BERHNARD SCHLINK, écrivain allemand, s’est fait connaître avec un roman-choc: Le Liseur. Voilà qu’il se met au polar, avec Un hiver à Mannheim, tout en continuant de réfléchir sur la morale et la mauvaise conscience. Du grand  art.

Vous souvenez-vous du Liseur, ce très beau roman publié en 1997 par un auteur allemand alors inconnu? Le Liseur racontait l’histoire d’amour entre un adolescent et une femme d’une vingtaine d’années son aînée. Elle lui enseigne le plaisir et la volupté, et lui, les chefs-d’oeuvre de la littérature, dont il lui fait la lecture au lit. Un jour, l’amante disparaît. Michaël la revoie, des années plus tard, devant le Tribunal. Il apprend qu’Hannah a été SS volontaire à Auschwitz. Et découvre qu’elle n’a jamais su lire. Avec ce roman, Berhnard Schlink, né en 1944, juge et professeur de droit public et de philosophie du droit, touchait une corde extrêmement sensible. On y découvrait à quel point la question nazie continue de hanter sa génération et celles qui l’ont suivie, à quel point les familles ont été divisées, les fils reniant leurs pères, les enfants ne sachant plus aimer leurs aînés sans culpabilité. Dès sa sortie en Allemagne, à l’automne 1995, 80 000 exemplaires du Liseur s’envolaient, et toute une génération en conflit avec des parents coupables y reconnaissait leur mal de vivre, leur mauvaise conscience, leur honte. Depuis, Le Liseur a été traduit un peu partout, et n’a cessé de connaître du succès.

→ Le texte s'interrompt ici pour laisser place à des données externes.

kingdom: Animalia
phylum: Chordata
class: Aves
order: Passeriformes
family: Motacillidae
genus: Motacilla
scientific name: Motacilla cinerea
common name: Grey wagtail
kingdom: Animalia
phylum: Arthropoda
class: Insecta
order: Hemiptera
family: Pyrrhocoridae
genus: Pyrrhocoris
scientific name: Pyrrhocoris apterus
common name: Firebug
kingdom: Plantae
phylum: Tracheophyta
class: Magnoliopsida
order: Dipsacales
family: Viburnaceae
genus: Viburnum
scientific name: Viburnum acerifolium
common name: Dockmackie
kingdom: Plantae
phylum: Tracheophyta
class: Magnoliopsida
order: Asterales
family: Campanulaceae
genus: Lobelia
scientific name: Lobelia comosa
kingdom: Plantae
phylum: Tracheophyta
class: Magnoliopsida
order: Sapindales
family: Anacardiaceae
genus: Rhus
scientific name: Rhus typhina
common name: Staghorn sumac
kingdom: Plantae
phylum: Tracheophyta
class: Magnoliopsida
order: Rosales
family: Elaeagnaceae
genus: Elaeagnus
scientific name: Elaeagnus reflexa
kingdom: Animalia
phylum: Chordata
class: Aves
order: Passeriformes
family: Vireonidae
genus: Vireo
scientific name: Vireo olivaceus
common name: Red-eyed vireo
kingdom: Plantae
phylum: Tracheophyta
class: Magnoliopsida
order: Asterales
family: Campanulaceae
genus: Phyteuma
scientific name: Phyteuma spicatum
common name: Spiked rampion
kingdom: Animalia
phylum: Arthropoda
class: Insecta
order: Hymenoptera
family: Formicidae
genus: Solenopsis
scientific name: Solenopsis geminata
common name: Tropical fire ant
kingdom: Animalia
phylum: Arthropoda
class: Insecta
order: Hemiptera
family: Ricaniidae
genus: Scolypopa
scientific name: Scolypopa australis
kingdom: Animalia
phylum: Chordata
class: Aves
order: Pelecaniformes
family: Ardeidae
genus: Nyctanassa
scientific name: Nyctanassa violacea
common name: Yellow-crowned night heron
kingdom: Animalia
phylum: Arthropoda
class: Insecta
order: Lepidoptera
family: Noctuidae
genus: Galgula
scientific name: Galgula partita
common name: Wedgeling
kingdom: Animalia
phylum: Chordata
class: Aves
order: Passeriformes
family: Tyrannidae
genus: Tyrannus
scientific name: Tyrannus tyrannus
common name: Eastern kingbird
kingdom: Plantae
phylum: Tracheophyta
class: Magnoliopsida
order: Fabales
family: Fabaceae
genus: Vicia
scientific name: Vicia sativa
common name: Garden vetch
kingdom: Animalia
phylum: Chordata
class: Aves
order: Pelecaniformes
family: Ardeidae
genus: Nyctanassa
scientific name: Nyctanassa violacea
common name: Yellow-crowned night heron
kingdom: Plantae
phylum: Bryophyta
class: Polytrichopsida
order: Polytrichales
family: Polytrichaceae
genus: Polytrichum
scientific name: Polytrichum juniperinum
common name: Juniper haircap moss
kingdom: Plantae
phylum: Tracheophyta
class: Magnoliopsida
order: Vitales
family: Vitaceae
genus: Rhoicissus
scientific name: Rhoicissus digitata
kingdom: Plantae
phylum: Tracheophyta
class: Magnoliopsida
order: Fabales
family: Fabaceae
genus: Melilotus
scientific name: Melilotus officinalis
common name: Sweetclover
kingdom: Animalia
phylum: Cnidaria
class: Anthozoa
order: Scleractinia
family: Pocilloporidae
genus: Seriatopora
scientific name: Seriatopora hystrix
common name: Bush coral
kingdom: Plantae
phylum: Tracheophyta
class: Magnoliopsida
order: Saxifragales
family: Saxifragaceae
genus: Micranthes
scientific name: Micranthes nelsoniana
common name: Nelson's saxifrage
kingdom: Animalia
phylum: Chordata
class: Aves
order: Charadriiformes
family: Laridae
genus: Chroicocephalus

Les amateurs se réjouiront d’apprendre que Berhnard Schlink est aussi auteur de romans policiers. En 1987, il écrivait, en collaboration avec Walter Popp, Brouillard sur Mannheim, que Folio policier a fait paraître en traduction la même année que Le Liseur, ce qui explique sans doute que ce livre soit passé à peu près inaperçu. Bien injustement, car on retrouve, en toile de fond de cette enquête solide et enlevante, les mêmes thèmes, les mêmes préoccupations, la même extrême délicatesse dans leur traitement. La suite de Brouillard sur Mannheim, Un hiver à Mannheim, vient de paraître en traduction dans la Série Noire de chez Gallimard. Dans cette deuxième enquête, que Schlink a écrite seul, on renoue avec bonheur avec le personnage de Gerhard Selb, cet ancien juriste devenu détective privé, cet homme vieillissant, fatigué, hanté par son passé nazi. Selb, cette fois, est chargé de retrouver une jeune fille disparue dans d’obscures circonstances, et se voit pris au beau milieu d’une histoire de terrorisme qui a fait trois victimes et risque d’en faire d’autres. Une histoire où tout le monde, les journalistes, les policiers, l’armée, et même les clients de Selb, semble mentir. Pour Selb, "tous les meurtres sont commis pour sauver une existence fondée sur le mensonge". Il va donc lui falloir déceler le mensonge que cache chacun des intervenants. Et ce qu’il découvrira, encore une fois, réveillera ses vieux démons.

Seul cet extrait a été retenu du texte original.